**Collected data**
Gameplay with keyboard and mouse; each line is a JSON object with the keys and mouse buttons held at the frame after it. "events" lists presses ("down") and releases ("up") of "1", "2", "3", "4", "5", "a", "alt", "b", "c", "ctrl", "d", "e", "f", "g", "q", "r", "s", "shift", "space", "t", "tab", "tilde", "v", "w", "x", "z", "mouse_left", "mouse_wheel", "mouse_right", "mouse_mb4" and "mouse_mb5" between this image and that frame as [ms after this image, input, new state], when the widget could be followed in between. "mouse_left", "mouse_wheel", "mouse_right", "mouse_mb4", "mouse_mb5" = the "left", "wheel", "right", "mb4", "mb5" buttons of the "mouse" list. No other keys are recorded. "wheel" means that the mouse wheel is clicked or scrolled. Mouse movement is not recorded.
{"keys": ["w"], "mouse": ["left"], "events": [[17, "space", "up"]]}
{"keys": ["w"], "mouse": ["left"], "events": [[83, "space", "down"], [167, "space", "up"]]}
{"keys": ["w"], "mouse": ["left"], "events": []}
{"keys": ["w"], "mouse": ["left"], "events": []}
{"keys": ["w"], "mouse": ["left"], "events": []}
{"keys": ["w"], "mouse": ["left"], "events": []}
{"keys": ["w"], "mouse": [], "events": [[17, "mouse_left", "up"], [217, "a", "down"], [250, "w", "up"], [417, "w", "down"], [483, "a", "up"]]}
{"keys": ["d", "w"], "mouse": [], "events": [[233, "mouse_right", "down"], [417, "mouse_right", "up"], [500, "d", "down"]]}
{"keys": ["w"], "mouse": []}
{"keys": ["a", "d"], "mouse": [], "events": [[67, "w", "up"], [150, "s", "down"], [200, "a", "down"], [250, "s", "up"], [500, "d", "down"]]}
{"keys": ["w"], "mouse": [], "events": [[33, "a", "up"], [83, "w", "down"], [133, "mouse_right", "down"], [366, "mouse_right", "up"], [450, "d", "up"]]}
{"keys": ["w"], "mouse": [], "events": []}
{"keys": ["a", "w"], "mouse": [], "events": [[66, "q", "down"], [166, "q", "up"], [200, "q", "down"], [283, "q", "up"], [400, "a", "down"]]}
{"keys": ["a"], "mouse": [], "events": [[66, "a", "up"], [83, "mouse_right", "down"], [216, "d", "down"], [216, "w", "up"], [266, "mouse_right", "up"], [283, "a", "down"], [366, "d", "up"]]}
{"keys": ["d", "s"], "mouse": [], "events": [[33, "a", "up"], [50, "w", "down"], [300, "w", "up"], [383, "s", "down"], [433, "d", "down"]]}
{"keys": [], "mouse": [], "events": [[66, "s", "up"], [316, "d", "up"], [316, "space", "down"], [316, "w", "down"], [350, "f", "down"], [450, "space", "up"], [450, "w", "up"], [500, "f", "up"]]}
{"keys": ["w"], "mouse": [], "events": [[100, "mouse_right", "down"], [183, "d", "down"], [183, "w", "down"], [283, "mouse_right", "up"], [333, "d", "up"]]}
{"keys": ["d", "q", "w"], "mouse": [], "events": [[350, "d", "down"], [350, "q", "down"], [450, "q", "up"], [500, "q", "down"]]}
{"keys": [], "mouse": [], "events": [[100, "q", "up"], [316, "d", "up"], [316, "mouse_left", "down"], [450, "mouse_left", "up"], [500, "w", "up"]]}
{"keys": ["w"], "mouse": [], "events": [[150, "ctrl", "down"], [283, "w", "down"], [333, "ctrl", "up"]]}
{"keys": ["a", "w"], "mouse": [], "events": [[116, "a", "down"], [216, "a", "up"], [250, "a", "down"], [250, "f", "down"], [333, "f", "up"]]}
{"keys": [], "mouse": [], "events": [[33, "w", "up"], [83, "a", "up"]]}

**Requirement**
All of the data above is to be transcribed without alteration.

**The answer**
Gameplay with keyboard and mouse; each line is a JSON object with the keys and mouse buttons held at the frame after it. "events" lists presses ("down") and releases ("up") of "1", "2", "3", "4", "5", "a", "alt", "b", "c", "ctrl", "d", "e", "f", "g", "q", "r", "s", "shift", "space", "t", "tab", "tilde", "v", "w", "x", "z", "mouse_left", "mouse_wheel", "mouse_right", "mouse_mb4" and "mouse_mb5" between this image and that frame as [ms after this image, input, new state], when the widget could be followed in between. "mouse_left", "mouse_wheel", "mouse_right", "mouse_mb4", "mouse_mb5" = the "left", "wheel", "right", "mb4", "mb5" buttons of the "mouse" list. No other keys are recorded. "wheel" means that the mouse wheel is clicked or scrolled. Mouse movement is not recorded.
{"keys": ["w"], "mouse": ["left"], "events": [[17, "space", "up"]]}
{"keys": ["w"], "mouse": ["left"], "events": [[83, "space", "down"], [167, "space", "up"]]}
{"keys": ["w"], "mouse": ["left"], "events": []}
{"keys": ["w"], "mouse": ["left"], "events": []}
{"keys": ["w"], "mouse": ["left"], "events": []}
{"keys": ["w"], "mouse": ["left"], "events": []}
{"keys": ["w"], "mouse": [], "events": [[17, "mouse_left", "up"], [217, "a", "down"], [250, "w", "up"], [417, "w", "down"], [483, "a", "up"]]}
{"keys": ["d", "w"], "mouse": [], "events": [[233, "mouse_right", "down"], [417, "mouse_right", "up"], [500, "d", "down"]]}
{"keys": ["w"], "mouse": []}
{"keys": ["a", "d"], "mouse": [], "events": [[67, "w", "up"], [150, "s", "down"], [200, "a", "down"], [250, "s", "up"], [500, "d", "down"]]}
{"keys": ["w"], "mouse": [], "events": [[33, "a", "up"], [83, "w", "down"], [133, "mouse_right", "down"], [366, "mouse_right", "up"], [450, "d", "up"]]}
{"keys": ["w"], "mouse": [], "events": []}
{"keys": ["a", "w"], "mouse": [], "events": [[66, "q", "down"], [166, "q", "up"], [200, "q", "down"], [283, "q", "up"], [400, "a", "down"]]}
{"keys": ["a"], "mouse": [], "events": [[66, "a", "up"], [83, "mouse_right", "down"], [216, "d", "down"], [216, "w", "up"], [266, "mouse_right", "up"], [283, "a", "down"], [366, "d", "up"]]}
{"keys": ["d", "s"], "mouse": [], "events": [[33, "a", "up"], [50, "w", "down"], [300, "w", "up"], [383, "s", "down"], [433, "d", "down"]]}
{"keys": [], "mouse": [], "events": [[66, "s", "up"], [316, "d", "up"], [316, "space", "down"], [316, "w", "down"], [350, "f", "down"], [450, "space", "up"], [450, "w", "up"], [500, "f", "up"]]}
{"keys": ["w"], "mouse": [], "events": [[100, "mouse_right", "down"], [183, "d", "down"], [183, "w", "down"], [283, "mouse_right", "up"], [333, "d", "up"]]}
{"keys": ["d", "q", "w"], "mouse": [], "events": [[350, "d", "down"], [350, "q", "down"], [450, "q", "up"], [500, "q", "down"]]}
{"keys": [], "mouse": [], "events": [[100, "q", "up"], [316, "d", "up"], [316, "mouse_left", "down"], [450, "mouse_left", "up"], [500, "w", "up"]]}
{"keys": ["w"], "mouse": [], "events": [[150, "ctrl", "down"], [283, "w", "down"], [333, "ctrl", "up"]]}
{"keys": ["a", "w"], "mouse": [], "events": [[116, "a", "down"], [216, "a", "up"], [250, "a", "down"], [250, "f", "down"], [333, "f", "up"]]}
{"keys": [], "mouse": [], "events": [[33, "w", "up"], [83, "a", "up"]]}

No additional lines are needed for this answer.